### To do
Every line with the string "make" should be copied from the data.

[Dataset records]
--------------------
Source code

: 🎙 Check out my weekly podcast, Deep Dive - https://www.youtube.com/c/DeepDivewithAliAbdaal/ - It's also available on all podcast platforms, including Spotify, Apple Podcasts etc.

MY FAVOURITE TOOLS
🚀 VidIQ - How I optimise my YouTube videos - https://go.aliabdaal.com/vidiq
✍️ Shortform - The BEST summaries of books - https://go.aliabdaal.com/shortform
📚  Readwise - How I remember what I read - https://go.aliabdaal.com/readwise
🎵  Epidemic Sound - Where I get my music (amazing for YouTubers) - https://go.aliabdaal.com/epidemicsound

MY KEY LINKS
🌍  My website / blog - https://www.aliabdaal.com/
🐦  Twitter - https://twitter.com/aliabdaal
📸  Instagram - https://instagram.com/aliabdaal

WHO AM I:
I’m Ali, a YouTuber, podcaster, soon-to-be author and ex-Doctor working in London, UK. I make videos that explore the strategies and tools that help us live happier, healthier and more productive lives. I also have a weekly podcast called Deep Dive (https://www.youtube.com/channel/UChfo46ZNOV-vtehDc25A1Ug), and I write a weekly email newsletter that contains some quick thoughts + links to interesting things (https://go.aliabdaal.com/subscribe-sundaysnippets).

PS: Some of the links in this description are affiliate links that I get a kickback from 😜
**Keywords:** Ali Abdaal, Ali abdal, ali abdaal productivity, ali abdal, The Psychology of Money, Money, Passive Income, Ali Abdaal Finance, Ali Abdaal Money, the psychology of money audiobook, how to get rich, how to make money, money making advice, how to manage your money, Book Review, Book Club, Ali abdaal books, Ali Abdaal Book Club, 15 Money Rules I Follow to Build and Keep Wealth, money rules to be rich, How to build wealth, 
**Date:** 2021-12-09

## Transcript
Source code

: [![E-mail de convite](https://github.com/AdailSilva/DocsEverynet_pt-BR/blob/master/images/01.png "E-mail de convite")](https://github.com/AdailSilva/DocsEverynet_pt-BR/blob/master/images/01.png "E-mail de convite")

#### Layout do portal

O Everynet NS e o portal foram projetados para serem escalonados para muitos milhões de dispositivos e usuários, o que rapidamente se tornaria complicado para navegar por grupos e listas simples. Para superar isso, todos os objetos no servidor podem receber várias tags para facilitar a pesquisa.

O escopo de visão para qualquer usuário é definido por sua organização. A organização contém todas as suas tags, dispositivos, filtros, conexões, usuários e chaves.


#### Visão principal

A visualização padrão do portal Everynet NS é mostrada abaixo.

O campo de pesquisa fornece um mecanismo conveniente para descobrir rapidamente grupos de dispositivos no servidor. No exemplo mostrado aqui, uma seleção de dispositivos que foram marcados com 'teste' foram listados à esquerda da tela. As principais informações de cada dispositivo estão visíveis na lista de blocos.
--------------------
### Solution to this problem
I’m Ali, a YouTuber, podcaster, soon-to-be author and ex-Doctor working in London, UK. I make videos that explore the strategies and tools that help us live happier, healthier and more productive lives. I also have a weekly podcast called Deep Dive (https://www.youtube.com/channel/UChfo46ZNOV-vtehDc25A1Ug), and I write a weekly email newsletter that contains some quick thoughts + links to interesting things (https://go.aliabdaal.com/subscribe-sundaysnippets).
**Keywords:** Ali Abdaal, Ali abdal, ali abdaal productivity, ali abdal, The Psychology of Money, Money, Passive Income, Ali Abdaal Finance, Ali Abdaal Money, the psychology of money audiobook, how to get rich, how to make money, money making advice, how to manage your money, Book Review, Book Club, Ali abdaal books, Ali Abdaal Book Club, 15 Money Rules I Follow to Build and Keep Wealth, money rules to be rich, How to build wealth, 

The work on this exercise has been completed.